Records drawn from a dataset:
☆ ☆ ☆ ☆

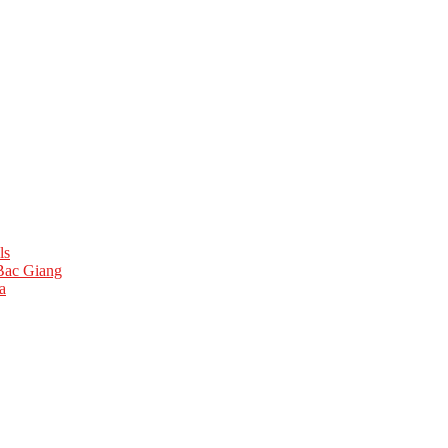
ls
 Bac Giang
a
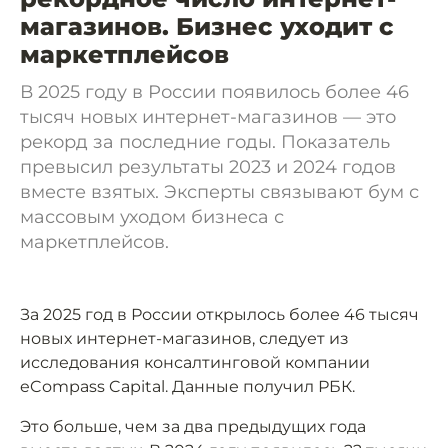
магазинов. Бизнес уходит с
маркетплейсов
В 2025 году в России появилось более 46
тысяч новых интернет-магазинов — это
рекорд за последние годы. Показатель
превысил результаты 2023 и 2024 годов
вместе взятых. Эксперты связывают бум с
массовым уходом бизнеса с
маркетплейсов.
За 2025 год в России открылось более 46 тысяч
новых интернет-магазинов, следует из
исследования консалтинговой компании
eCompass Capital. Данные получил РБК.
Это больше, чем за два предыдущих года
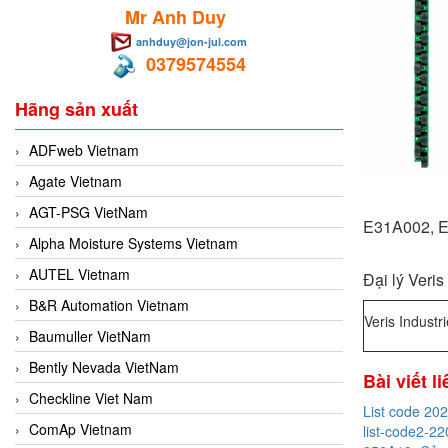
Mr Anh Duy
anhduy@jon-jul.com
0379574554
Hãng sản xuất
ADFweb Vietnam
Agate Vietnam
AGT-PSG VietNam
E31A002, E3
Alpha Moisture Systems Vietnam
AUTEL Vietnam
Đại lý Veris
B&R Automation Vietnam
Veris Industr
Baumuller VietNam
Bently Nevada VietNam
Bài viết l
Checkline Viet Nam
List code 20
ComAp Vietnam
list-code2-22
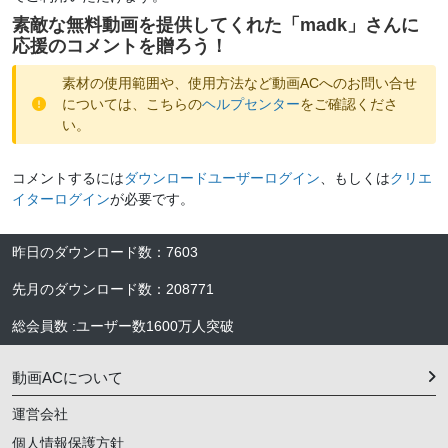
素敵な無料動画を提供してくれた「
madk
」さんに
応援のコメントを贈ろう！
素材の使用範囲や、使用方法など動画ACへのお問い合せ
については、こちらの
ヘルプセンター
をご確認くださ
い。
コメントするには
ダウンロードユーザーログイン
、もしくは
クリエ
イターログイン
が必要です。
昨日のダウンロード数
：
7603
先月のダウンロード数
：
208771
総会員数
:
ユーザー数
1600万人
突破
動画ACについて
運営会社
個人情報保護方針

☆ ☆ ☆ ☆

• **Try it**
Reproduce exactly, with every picture left out, the lines from the one that contains "новых интернет-магазинов, следует из" to the final line of the records above.

• **Exercise result**
новых интернет-магазинов, следует из
исследования консалтинговой компании
eCompass Capital. Данные получил РБК.
Это больше, чем за два предыдущих года
Mr Anh Duy
anhduy@jon-jul.com
0379574554
Hãng sản xuất
ADFweb Vietnam
Agate Vietnam
AGT-PSG VietNam
E31A002, E3
Alpha Moisture Systems Vietnam
AUTEL Vietnam
Đại lý Veris
B&R Automation Vietnam
Veris Industr
Baumuller VietNam
Bently Nevada VietNam
Bài viết l
Checkline Viet Nam
List code 20
ComAp Vietnam
list-code2-22
素敵な無料動画を提供してくれた「
madk
」さんに
応援のコメントを贈ろう！
素材の使用範囲や、使用方法など動画ACへのお問い合せ
については、こちらの
ヘルプセンター
をご確認くださ
い。
コメントするには
ダウンロードユーザーログイン
、もしくは
クリエ
イターログイン
が必要です。
昨日のダウンロード数
：
7603
先月のダウンロード数
：
208771
総会員数
:
ユーザー数
1600万人
突破
動画ACについて
運営会社
個人情報保護方針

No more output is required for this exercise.